### WORK INSTRUCTIONS
- A) Answer these from the passage on information mapping:
(i) What replaced paragraphs as the fundamental unit of meaning and presentation?
(ii) How many types of information blocks did Horn and his collaborators identify?
(iii) About what share of virtually any subject matter could be classified using this system?
- B) Carry on the passage on information mapping, picking up after its final sentence.

### EXCERPTED PASSAGE
• • • •
Information blocks replaced paragraphs as the fundamental unit of meaning and presentation. Unstructured information was “clustered” into information blocks with clear labels, which were linked together and further refined in the writing process.
Horn and his collaborators identified 40 types of information blocks that could be categorized as one of seven types:
These types were standardized across all kinds of topics and projects. Research by Horn and others indicated that about 80% of virtually any subject matter could be classified using this system. It was found that by chunking a body of information in this way early on in a project, there were tremendous benefits at every subsequent stage.
Information mapping was, on the surface, designed to make writers’ jobs easier, specifying standardized ways of gathering and presenting the right information for a given document. But it also made the readers’ job easier. With each information block labeled according to its type and purpose, readers were able to scan a block and quickly understand its content and structure. This allowed them to customize the learning process: they could read from beginning to end if it was their first pass, or go directly to the block most relevant to their needs if they were already familiar with the subject. The labels made it easier to manage the intermediate stages of what they were reading, increasing reader’s confidence in their ability to understand and make use of the text.
• • • •
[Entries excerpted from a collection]
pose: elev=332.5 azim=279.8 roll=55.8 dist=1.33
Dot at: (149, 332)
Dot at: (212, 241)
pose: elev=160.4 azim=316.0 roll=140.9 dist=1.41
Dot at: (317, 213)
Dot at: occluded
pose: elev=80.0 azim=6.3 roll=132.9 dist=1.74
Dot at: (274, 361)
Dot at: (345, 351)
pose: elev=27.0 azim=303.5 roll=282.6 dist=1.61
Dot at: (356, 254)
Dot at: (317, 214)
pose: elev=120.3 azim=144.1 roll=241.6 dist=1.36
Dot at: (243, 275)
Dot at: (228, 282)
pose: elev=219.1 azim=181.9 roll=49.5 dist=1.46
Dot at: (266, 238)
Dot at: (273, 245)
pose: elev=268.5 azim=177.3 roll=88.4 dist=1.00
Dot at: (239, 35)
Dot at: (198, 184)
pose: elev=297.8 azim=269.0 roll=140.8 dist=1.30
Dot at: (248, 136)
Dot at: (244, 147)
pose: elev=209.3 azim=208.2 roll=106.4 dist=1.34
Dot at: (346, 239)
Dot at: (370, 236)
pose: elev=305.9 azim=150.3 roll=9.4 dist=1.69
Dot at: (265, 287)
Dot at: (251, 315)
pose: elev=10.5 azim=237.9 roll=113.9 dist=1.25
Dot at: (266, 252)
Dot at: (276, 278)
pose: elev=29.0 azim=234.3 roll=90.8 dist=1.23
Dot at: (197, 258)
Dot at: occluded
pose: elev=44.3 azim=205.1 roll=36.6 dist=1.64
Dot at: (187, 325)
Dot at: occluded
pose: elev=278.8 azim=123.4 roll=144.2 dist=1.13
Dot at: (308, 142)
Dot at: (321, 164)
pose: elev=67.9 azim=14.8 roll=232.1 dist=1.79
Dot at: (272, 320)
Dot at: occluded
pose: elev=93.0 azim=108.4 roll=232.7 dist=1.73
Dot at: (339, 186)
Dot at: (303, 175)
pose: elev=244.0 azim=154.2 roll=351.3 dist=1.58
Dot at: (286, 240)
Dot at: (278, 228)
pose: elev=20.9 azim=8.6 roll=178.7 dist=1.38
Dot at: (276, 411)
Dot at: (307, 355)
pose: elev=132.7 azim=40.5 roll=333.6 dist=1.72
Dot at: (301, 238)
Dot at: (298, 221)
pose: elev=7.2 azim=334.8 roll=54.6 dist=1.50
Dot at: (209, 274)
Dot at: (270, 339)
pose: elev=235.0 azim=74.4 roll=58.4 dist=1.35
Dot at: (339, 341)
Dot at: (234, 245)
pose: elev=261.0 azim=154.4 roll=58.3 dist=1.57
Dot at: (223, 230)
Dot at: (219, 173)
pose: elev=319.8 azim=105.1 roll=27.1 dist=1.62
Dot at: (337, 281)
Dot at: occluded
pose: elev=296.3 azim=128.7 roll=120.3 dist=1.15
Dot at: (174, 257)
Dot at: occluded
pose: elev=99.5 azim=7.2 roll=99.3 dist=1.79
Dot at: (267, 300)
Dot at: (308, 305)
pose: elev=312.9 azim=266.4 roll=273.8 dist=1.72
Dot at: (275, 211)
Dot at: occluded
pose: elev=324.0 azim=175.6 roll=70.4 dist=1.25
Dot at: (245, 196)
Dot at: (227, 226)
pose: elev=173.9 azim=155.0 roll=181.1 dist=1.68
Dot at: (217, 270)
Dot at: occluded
• • • •
### ANSWERS GIVEN
- A)
(i) Information blocks
(ii) 40
(iii) About 80%

- B)
Information mapping was an important step toward “Just-in-Time Learning.” Instead of giving readers a massive text and expecting them to hold it all in their mind until some future, unspecified date, information was structured so that it could be retrieved quickly and efficiently just as it was needed.
What can information mapping teach us about tagging? Decades of research in this field have shown that the best use for labels is as an output mechanism, not an input mechanism. Horn’s breakthrough was distinguishing two very different functions of information – learning and reference – and recognizing that we needed to enable flexible, dynamic ways of re-organizing blocks of information to suit these different needs.
By labeling our notes when they are being used, instead of when they are created, we move the work of tagging as close as possible to the problem it is meant to solve. And by making that work conditional on the execution of a project, we ensure that every bit of effort spent in tagging is put to use.
How to use tags effectively for personal knowledge management
Building on that foundation, these are my four recommendations for how to use tags effectively in personal knowledge management.
#1 Tag notes according to the actions taken or deliverables created with them
My first recommendation is to change the function of tags from trying to describe broad themes like “psychology” and “investing” to tracking the use or function of a piece of information. This could include tagging the note:
- By action – What actions have you taken (or will you take) with this note?
- By deliverable – What have you used (or will you use) this note to deliver?
- By stage of your knowledge lifecycle – Which stage is this note currently in (or does it best belong to)?
Tags should answer the question “Is this relevant to my current need?” just enough to make the next action clear. Don’t let your ideas get bogged down in layers of categories and classifications. Speed them through your creative process and out into the real world.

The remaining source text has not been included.